In 1976 R. Tijdeman took the first major step toward showing this is true by proving that for any solution, y ^q is less than e to the power e to the power e to the power e to the power 730 (a huge number!). Since then this bound has been reduced many times, and it is now know that the larger of p and q is at most 7.78 × 10¹⁶ and the smaller is at least 10⁷. On 18 April 2002, the Romanian number theorist Preda Mihailescu sent a manuscript to several mathematicians with a proof of the entire conjecture together with an analysis by Yuri Bilu.
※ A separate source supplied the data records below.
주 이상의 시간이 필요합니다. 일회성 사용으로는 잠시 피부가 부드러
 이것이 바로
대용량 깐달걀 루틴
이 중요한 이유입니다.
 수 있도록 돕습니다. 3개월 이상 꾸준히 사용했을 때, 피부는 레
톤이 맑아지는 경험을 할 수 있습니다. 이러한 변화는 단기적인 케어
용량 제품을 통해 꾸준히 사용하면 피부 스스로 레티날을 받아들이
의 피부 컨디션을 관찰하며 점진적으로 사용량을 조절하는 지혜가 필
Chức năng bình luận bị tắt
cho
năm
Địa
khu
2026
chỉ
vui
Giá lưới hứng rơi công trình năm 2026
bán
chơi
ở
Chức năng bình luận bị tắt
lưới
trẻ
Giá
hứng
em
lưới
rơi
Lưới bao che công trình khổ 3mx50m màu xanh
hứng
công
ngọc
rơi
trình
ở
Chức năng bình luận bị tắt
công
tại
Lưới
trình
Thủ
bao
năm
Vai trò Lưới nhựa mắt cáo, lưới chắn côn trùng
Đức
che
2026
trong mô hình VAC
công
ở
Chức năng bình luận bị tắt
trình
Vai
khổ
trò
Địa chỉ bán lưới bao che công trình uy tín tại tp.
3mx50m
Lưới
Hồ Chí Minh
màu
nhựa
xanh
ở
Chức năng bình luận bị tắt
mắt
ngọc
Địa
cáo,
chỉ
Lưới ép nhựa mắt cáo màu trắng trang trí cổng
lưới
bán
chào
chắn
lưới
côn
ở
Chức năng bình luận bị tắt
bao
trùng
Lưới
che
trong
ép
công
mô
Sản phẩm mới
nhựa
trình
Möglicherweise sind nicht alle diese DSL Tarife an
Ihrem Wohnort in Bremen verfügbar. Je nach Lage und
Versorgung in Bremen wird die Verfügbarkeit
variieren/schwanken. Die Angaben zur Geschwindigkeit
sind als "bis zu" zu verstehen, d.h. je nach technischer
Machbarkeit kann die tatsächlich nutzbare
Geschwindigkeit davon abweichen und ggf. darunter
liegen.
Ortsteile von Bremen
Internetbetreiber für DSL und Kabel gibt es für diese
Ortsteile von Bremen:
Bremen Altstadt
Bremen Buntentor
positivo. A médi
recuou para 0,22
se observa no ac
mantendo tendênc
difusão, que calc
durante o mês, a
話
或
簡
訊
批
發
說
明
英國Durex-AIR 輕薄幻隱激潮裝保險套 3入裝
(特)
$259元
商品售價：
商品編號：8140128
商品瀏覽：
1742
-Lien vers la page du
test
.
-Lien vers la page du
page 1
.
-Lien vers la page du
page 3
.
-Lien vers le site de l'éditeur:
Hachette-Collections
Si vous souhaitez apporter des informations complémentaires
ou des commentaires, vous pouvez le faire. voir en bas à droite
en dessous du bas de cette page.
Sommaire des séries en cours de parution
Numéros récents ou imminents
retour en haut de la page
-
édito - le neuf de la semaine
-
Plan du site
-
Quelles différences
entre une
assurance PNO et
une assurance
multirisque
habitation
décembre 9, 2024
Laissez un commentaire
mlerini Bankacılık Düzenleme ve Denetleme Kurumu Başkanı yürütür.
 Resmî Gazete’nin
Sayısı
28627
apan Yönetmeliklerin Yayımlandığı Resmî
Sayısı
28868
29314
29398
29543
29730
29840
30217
This proof was verified other mathematicians and published in 2004.

 

Solutions to Catalan's conjecture and Fermat's last theorem are special cases of the Fermat-Catalan equation:

 

    x ^p + y ^q = z ^r

 

Where x, y, and z are positive, coprime integers and the exponents are all primes with

 

    1/p + 1/q + 1/r < 1.

 

The Fermat-Catalan conjecture is that there are only finitely many solutions to this system. These solutions include: 1^p + 2³ = 3² (p ≥ 2); 2⁵ + 7² = 3⁴; 13² + 7³ = 2⁹; 2⁷ + 7³ = 71²; 3⁵ + 17³ = 122²; 33⁸ + 1549034² = 15613³; 1414³ + 2213459² = 65⁷; 9262³ + 15312283² = 113⁷; 17⁷ + 76271³ = 21063928²; and 43⁸ + 96222³ = 30042907².

 

Reference

1. Ribenboim, P. Catalan's Conjecture. Boston, Mass.: Academic Press, 1994.